SHORT EXERCISE: Switch every "common name" in the lines below to "vernacular name" and leave everything else unchanged.

Start of DATA SUPPLIED

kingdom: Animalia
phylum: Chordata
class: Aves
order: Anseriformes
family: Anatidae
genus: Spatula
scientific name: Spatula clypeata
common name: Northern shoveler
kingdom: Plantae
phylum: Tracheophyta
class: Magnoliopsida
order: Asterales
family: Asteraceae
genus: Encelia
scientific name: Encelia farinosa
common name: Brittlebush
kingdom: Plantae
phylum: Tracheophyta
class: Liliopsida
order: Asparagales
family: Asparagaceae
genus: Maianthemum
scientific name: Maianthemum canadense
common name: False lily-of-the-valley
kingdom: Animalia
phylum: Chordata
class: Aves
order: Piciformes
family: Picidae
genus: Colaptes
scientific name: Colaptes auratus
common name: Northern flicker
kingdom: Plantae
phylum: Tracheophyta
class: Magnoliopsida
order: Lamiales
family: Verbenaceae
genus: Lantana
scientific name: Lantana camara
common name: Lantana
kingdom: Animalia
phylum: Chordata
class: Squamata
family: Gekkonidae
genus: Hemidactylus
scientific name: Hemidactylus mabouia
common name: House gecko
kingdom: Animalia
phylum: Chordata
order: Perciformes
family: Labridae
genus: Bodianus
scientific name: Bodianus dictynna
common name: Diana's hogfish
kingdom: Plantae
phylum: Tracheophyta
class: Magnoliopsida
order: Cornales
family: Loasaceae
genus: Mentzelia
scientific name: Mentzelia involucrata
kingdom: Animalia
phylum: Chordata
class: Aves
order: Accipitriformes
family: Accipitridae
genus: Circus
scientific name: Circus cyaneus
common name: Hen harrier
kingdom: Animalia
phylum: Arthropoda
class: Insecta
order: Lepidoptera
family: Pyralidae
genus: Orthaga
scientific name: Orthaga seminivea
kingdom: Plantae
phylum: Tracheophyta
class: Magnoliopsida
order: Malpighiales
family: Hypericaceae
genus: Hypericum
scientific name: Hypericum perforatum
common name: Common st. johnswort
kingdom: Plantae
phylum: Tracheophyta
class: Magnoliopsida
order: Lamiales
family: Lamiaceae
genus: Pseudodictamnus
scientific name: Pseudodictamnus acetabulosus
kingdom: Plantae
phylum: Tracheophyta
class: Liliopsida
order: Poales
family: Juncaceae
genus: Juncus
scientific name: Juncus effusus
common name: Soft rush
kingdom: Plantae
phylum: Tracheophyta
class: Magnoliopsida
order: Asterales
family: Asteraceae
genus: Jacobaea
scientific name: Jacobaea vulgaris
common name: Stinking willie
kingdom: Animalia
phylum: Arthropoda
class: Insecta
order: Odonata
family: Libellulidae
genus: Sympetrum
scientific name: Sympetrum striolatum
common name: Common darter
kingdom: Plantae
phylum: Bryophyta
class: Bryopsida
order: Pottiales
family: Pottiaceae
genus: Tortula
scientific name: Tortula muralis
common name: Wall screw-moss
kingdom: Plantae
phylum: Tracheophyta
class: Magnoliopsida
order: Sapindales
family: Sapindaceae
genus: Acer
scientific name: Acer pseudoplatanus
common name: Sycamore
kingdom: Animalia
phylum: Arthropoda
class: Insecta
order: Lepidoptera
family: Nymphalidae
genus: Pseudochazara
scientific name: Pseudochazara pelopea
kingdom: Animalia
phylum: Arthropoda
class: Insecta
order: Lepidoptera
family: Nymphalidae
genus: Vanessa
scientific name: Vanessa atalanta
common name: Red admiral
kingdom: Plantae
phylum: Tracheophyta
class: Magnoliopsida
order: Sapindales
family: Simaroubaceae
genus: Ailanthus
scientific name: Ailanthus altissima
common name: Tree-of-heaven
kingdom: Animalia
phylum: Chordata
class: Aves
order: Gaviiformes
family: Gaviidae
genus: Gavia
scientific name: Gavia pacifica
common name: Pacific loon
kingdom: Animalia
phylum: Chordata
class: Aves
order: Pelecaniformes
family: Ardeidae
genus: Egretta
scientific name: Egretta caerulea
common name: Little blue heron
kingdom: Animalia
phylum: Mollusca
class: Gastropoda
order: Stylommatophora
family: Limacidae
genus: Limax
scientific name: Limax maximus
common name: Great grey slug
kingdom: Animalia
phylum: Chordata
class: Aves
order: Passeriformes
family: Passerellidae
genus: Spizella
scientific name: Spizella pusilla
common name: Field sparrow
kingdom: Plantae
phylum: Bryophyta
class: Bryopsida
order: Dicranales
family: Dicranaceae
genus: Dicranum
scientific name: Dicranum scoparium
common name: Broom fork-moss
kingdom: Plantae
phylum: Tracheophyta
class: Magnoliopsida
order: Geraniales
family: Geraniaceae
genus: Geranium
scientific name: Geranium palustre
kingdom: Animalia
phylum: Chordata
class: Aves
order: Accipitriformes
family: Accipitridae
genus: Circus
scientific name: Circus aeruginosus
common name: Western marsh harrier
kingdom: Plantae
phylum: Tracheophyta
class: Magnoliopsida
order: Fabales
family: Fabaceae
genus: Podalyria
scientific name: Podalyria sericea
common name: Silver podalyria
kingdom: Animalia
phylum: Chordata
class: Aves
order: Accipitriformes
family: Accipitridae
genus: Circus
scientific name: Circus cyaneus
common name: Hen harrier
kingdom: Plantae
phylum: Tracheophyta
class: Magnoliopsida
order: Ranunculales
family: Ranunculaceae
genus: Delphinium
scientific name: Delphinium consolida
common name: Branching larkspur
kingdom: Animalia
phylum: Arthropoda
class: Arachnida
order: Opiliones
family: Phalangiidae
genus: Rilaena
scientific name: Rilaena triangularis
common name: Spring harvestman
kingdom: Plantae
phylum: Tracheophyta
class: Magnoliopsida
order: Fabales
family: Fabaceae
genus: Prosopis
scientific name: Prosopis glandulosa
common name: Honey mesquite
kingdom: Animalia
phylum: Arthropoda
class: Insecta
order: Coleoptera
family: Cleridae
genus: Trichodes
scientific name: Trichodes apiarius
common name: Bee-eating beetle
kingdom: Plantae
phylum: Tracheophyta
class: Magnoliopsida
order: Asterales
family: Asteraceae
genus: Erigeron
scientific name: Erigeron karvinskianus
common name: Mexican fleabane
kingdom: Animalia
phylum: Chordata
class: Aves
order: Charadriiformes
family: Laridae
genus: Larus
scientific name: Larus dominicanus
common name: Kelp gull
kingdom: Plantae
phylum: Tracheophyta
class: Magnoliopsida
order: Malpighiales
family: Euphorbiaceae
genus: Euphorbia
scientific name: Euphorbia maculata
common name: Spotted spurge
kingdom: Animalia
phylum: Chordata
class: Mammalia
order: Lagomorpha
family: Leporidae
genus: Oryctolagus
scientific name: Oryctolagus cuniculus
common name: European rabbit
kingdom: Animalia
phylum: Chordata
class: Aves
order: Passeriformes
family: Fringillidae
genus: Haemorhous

End of DATA SUPPLIED

SOLUTION BELOW:
kingdom: Animalia
phylum: Chordata
class: Aves
order: Anseriformes
family: Anatidae
genus: Spatula
scientific name: Spatula clypeata
vernacular name: Northern shoveler
kingdom: Plantae
phylum: Tracheophyta
class: Magnoliopsida
order: Asterales
family: Asteraceae
genus: Encelia
scientific name: Encelia farinosa
vernacular name: Brittlebush
kingdom: Plantae
phylum: Tracheophyta
class: Liliopsida
order: Asparagales
family: Asparagaceae
genus: Maianthemum
scientific name: Maianthemum canadense
vernacular name: False lily-of-the-valley
kingdom: Animalia
phylum: Chordata
class: Aves
order: Piciformes
family: Picidae
genus: Colaptes
scientific name: Colaptes auratus
vernacular name: Northern flicker
kingdom: Plantae
phylum: Tracheophyta
class: Magnoliopsida
order: Lamiales
family: Verbenaceae
genus: Lantana
scientific name: Lantana camara
vernacular name: Lantana
kingdom: Animalia
phylum: Chordata
class: Squamata
family: Gekkonidae
genus: Hemidactylus
scientific name: Hemidactylus mabouia
vernacular name: House gecko
kingdom: Animalia
phylum: Chordata
order: Perciformes
family: Labridae
genus: Bodianus
scientific name: Bodianus dictynna
vernacular name: Diana's hogfish
kingdom: Plantae
phylum: Tracheophyta
class: Magnoliopsida
order: Cornales
family: Loasaceae
genus: Mentzelia
scientific name: Mentzelia involucrata
kingdom: Animalia
phylum: Chordata
class: Aves
order: Accipitriformes
family: Accipitridae
genus: Circus
scientific name: Circus cyaneus
vernacular name: Hen harrier
kingdom: Animalia
phylum: Arthropoda
class: Insecta
order: Lepidoptera
family: Pyralidae
genus: Orthaga
scientific name: Orthaga seminivea
kingdom: Plantae
phylum: Tracheophyta
class: Magnoliopsida
order: Malpighiales
family: Hypericaceae
genus: Hypericum
scientific name: Hypericum perforatum
vernacular name: Common st. johnswort
kingdom: Plantae
phylum: Tracheophyta
class: Magnoliopsida
order: Lamiales
family: Lamiaceae
genus: Pseudodictamnus
scientific name: Pseudodictamnus acetabulosus
kingdom: Plantae
phylum: Tracheophyta
class: Liliopsida
order: Poales
family: Juncaceae
genus: Juncus
scientific name: Juncus effusus
vernacular name: Soft rush
kingdom: Plantae
phylum: Tracheophyta
class: Magnoliopsida
order: Asterales
family: Asteraceae
genus: Jacobaea
scientific name: Jacobaea vulgaris
vernacular name: Stinking willie
kingdom: Animalia
phylum: Arthropoda
class: Insecta
order: Odonata
family: Libellulidae
genus: Sympetrum
scientific name: Sympetrum striolatum
vernacular name: Common darter
kingdom: Plantae
phylum: Bryophyta
class: Bryopsida
order: Pottiales
family: Pottiaceae
genus: Tortula
scientific name: Tortula muralis
vernacular name: Wall screw-moss
kingdom: Plantae
phylum: Tracheophyta
class: Magnoliopsida
order: Sapindales
family: Sapindaceae
genus: Acer
scientific name: Acer pseudoplatanus
vernacular name: Sycamore
kingdom: Animalia
phylum: Arthropoda
class: Insecta
order: Lepidoptera
family: Nymphalidae
genus: Pseudochazara
scientific name: Pseudochazara pelopea
kingdom: Animalia
phylum: Arthropoda
class: Insecta
order: Lepidoptera
family: Nymphalidae
genus: Vanessa
scientific name: Vanessa atalanta
vernacular name: Red admiral
kingdom: Plantae
phylum: Tracheophyta
class: Magnoliopsida
order: Sapindales
family: Simaroubaceae
genus: Ailanthus
scientific name: Ailanthus altissima
vernacular name: Tree-of-heaven
kingdom: Animalia
phylum: Chordata
class: Aves
order: Gaviiformes
family: Gaviidae
genus: Gavia
scientific name: Gavia pacifica
vernacular name: Pacific loon
kingdom: Animalia
phylum: Chordata
class: Aves
order: Pelecaniformes
family: Ardeidae
genus: Egretta
scientific name: Egretta caerulea
vernacular name: Little blue heron
kingdom: Animalia
phylum: Mollusca
class: Gastropoda
order: Stylommatophora
family: Limacidae
genus: Limax
scientific name: Limax maximus
vernacular name: Great grey slug
kingdom: Animalia
phylum: Chordata
class: Aves
order: Passeriformes
family: Passerellidae
genus: Spizella
scientific name: Spizella pusilla
vernacular name: Field sparrow
kingdom: Plantae
phylum: Bryophyta
class: Bryopsida
order: Dicranales
family: Dicranaceae
genus: Dicranum
scientific name: Dicranum scoparium
vernacular name: Broom fork-moss
kingdom: Plantae
phylum: Tracheophyta
class: Magnoliopsida
order: Geraniales
family: Geraniaceae
genus: Geranium
scientific name: Geranium palustre
kingdom: Animalia
phylum: Chordata
class: Aves
order: Accipitriformes
family: Accipitridae
genus: Circus
scientific name: Circus aeruginosus
vernacular name: Western marsh harrier
kingdom: Plantae
phylum: Tracheophyta
class: Magnoliopsida
order: Fabales
family: Fabaceae
genus: Podalyria
scientific name: Podalyria sericea
vernacular name: Silver podalyria
kingdom: Animalia
phylum: Chordata
class: Aves
order: Accipitriformes
family: Accipitridae
genus: Circus
scientific name: Circus cyaneus
vernacular name: Hen harrier
kingdom: Plantae
phylum: Tracheophyta
class: Magnoliopsida
order: Ranunculales
family: Ranunculaceae
genus: Delphinium
scientific name: Delphinium consolida
vernacular name: Branching larkspur
kingdom: Animalia
phylum: Arthropoda
class: Arachnida
order: Opiliones
family: Phalangiidae
genus: Rilaena
scientific name: Rilaena triangularis
vernacular name: Spring harvestman
kingdom: Plantae
phylum: Tracheophyta
class: Magnoliopsida
order: Fabales
family: Fabaceae
genus: Prosopis
scientific name: Prosopis glandulosa
vernacular name: Honey mesquite
kingdom: Animalia
phylum: Arthropoda
class: Insecta
order: Coleoptera
family: Cleridae
genus: Trichodes
scientific name: Trichodes apiarius
vernacular name: Bee-eating beetle
kingdom: Plantae
phylum: Tracheophyta
class: Magnoliopsida
order: Asterales
family: Asteraceae
genus: Erigeron
scientific name: Erigeron karvinskianus
vernacular name: Mexican fleabane
kingdom: Animalia
phylum: Chordata
class: Aves
order: Charadriiformes
family: Laridae
genus: Larus
scientific name: Larus dominicanus
vernacular name: Kelp gull
kingdom: Plantae
phylum: Tracheophyta
class: Magnoliopsida
order: Malpighiales
family: Euphorbiaceae
genus: Euphorbia
scientific name: Euphorbia maculata
vernacular name: Spotted spurge
kingdom: Animalia
phylum: Chordata
class: Mammalia
order: Lagomorpha
family: Leporidae
genus: Oryctolagus
scientific name: Oryctolagus cuniculus
vernacular name: European rabbit
kingdom: Animalia
phylum: Chordata
class: Aves
order: Passeriformes
family: Fringillidae
genus: Haemorhous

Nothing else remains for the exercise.